Her dedication opened the door to a pivotal opportunity. While attending the national SHRM conference, the university’s HR department notified Escobar that it had pulled her application for a work-study role. Accepting the position required leaving a higher-paying job, but she trusted the experience would be worth it.
“If I wanted true HR experience, I had to take that risk,” she said.
The decision transformed her future. Working alongside university HR professionals, she gained hands-on experience and mentorship that strengthened her skills and confidence.
Recently, she was offered a full-time position with the university’s HR Department and will start her new job in early 2026.

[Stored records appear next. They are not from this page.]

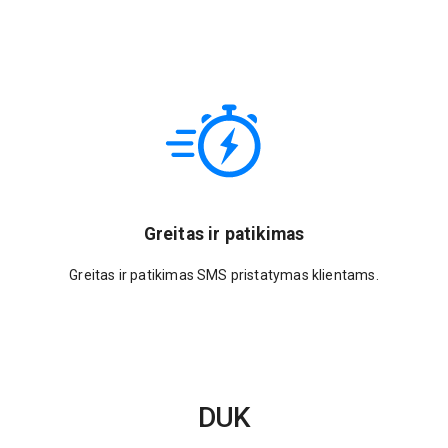
Greitas ir patikimas
Greitas ir patikimas SMS pristatymas klientams.
DUK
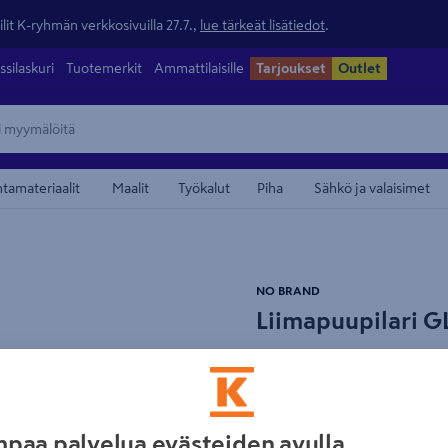
lit K-ryhmän verkkosivuilla 27.7.,
lue tärkeät lisätiedot
.
ssilaskuri
Tuotemerkit
Ammattilaisille
Tarjoukset
Outlet
ntamateriaalit
Maalit
Työkalut
Piha
Sähkö ja valaisimet
maamerkistä
NO BRAND
Liimapuupilari 
Tuotenumero
:
501112135
EAN-
5.0
1 arvostel
Liimapuupilaria käytetään nä
paa palvelua evästeiden avulla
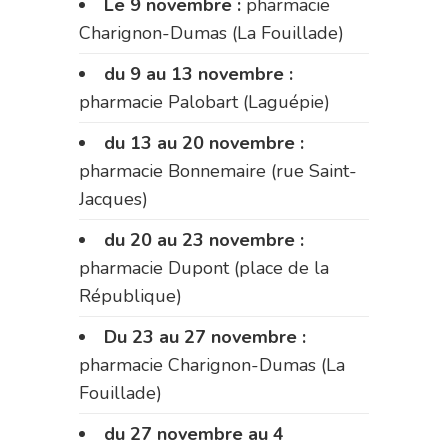
Le 9 novembre :
pharmacie
Charignon-Dumas (La Fouillade)
du 9 au 13 novembre :
pharmacie Palobart (Laguépie)
du 13 au 20 novembre :
pharmacie Bonnemaire (rue Saint-
Jacques)
du 20 au 23 novembre :
pharmacie Dupont (place de la
République)
Du 23 au 27 novembre :
pharmacie Charignon-Dumas (La
Fouillade)
du 27 novembre au 4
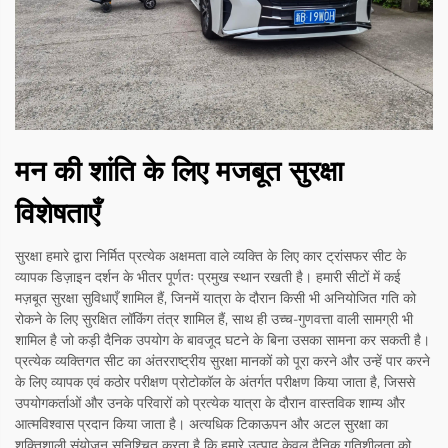
मन की शांति के लिए मजबूत सुरक्षा
विशेषताएँ
सुरक्षा हमारे द्वारा निर्मित प्रत्येक अक्षमता वाले व्यक्ति के लिए कार ट्रांसफर सीट के
व्यापक डिज़ाइन दर्शन के भीतर पूर्णतः प्रमुख स्थान रखती है। हमारी सीटों में कई
मज़बूत सुरक्षा सुविधाएँ शामिल हैं, जिनमें यात्रा के दौरान किसी भी अनियोजित गति को
रोकने के लिए सुरक्षित लॉकिंग तंत्र शामिल हैं, साथ ही उच्च-गुणवत्ता वाली सामग्री भी
शामिल है जो कड़ी दैनिक उपयोग के बावजूद घटने के बिना उसका सामना कर सकती है।
प्रत्येक व्यक्तिगत सीट का अंतरराष्ट्रीय सुरक्षा मानकों को पूरा करने और उन्हें पार करने
के लिए व्यापक एवं कठोर परीक्षण प्रोटोकॉल के अंतर्गत परीक्षण किया जाता है, जिससे
उपयोगकर्ताओं और उनके परिवारों को प्रत्येक यात्रा के दौरान वास्तविक शाम्य और
आत्मविश्वास प्रदान किया जाता है। अत्यधिक टिकाऊपन और अटल सुरक्षा का
शक्तिशाली संयोजन सुनिश्चित करता है कि हमारे उत्पाद केवल दैनिक गतिशीलता को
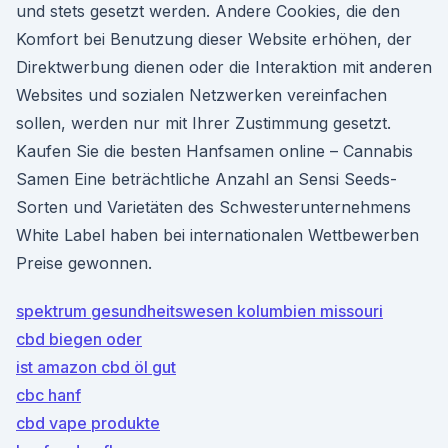
und stets gesetzt werden. Andere Cookies, die den
Komfort bei Benutzung dieser Website erhöhen, der
Direktwerbung dienen oder die Interaktion mit anderen
Websites und sozialen Netzwerken vereinfachen
sollen, werden nur mit Ihrer Zustimmung gesetzt.
Kaufen Sie die besten Hanfsamen online – Cannabis
Samen Eine beträchtliche Anzahl an Sensi Seeds-
Sorten und Varietäten des Schwesterunternehmens
White Label haben bei internationalen Wettbewerben
Preise gewonnen.
spektrum gesundheitswesen kolumbien missouri
cbd biegen oder
ist amazon cbd öl gut
cbc hanf
cbd vape produkte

She’s grateful for a second chance. “Now I get to start my career here — that means everything,” Escobar said.
Throughout her journey, Escobar found support from faculty mentors, including Heather Staples, associate dean for undergraduate studies and SHRM faculty advisor; Catalina Zarate, associate professor of practice in management, and Stephen Schwab, assistant professor of management.
The faculty members encouraged her to see her potential and think long term, she said. Escobar is now preparing to apply to the college’s master’s in business administration program while planning to pursue HR certification.
Escobar hopes her story shows future Roadrunners that success isn’t linear, and that resilience, community and involvement can redefine what’s possible.
“Get involved. Go to office hours. Don’t procrastinate,” she says. “And network — because the people you meet now could be the reason you land your dream job.”